In following this path would we not be freeing ourselves from the invasive advertising which ceaselessly creates new needs and exploits the endless desire of possessing new products with the purpose of promoting over consumption?


Marguerite Bourgeoys’s teachings show us that it is still possible to discover a new path which leads to the respect for creation. She was able to cast a contemplative look upon the universe, a look that makes it possible to admire the beauty of creation. To our saint, nature spoke of its Author; while contemplating it, Marguerite was in communion with her Creator.
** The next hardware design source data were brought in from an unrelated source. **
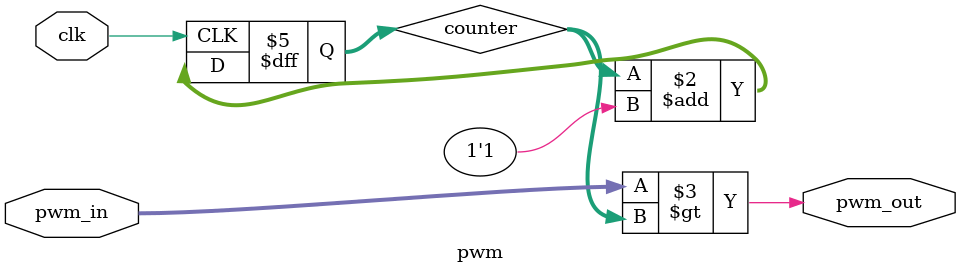
<source format=v>
module pwm (
  clk, 
  pwm_in, 
  pwm_out
);

  parameter SIZE = 10; 
  input clk; 
  input [SIZE-1:0] pwm_in; 
  output pwm_out; 
  
  reg [SIZE-1:0] counter = {(SIZE){1'b0}}; 
  
  always@(posedge clk) counter <= counter +1'b1;

  
  assign pwm_out = (pwm_in > counter); 

endmodule 
</source>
It is not clear for everyone that nature “sings the glory of God.” By contemplating creation, believers and non-believers will be better able to understand that planet Earth, threatened by humankind’s ill treatment, must be respected.

Listening and Dialogue

As a woman able to listen, Marguerite wished to be attentive to the will of her God, a will she wanted to embrace (…) at the least sign (she) could recognize. Listening to Mary, whose life was her inspiration, she continued down the path of the Gospel.

Our saint also offered her ability to listen to the people around her. She listened to her neighbour through whom God spoke, but she also listened to her neighbour to hear his or her needs and respond to them.

Marguerite, the listening woman, was also a woman of dialogue. During a study of Marguerite Bourgeoys’s handwriting, the graphologist emphasized that she “paid particular attention to the opinions of others and was open to dialogue.” She also affirmed that: “what is essential is considered, spoken and implemented. However, each one’s function and freedom are fully respected.”

Marguerite’s behavior and her way of expressing herself demonstrated her openness to cooperate, her ability to “work with others.”

In all these ways – listening, dialogue, cooperation – Marguerite imitated the “journeying” life of Mary who, at the Visitation, promptly set off to see her cousin Elizabeth and who, in the early Church, reminded the apostles of the teachings of their Master, teachings that were so deeply engraved on her heart.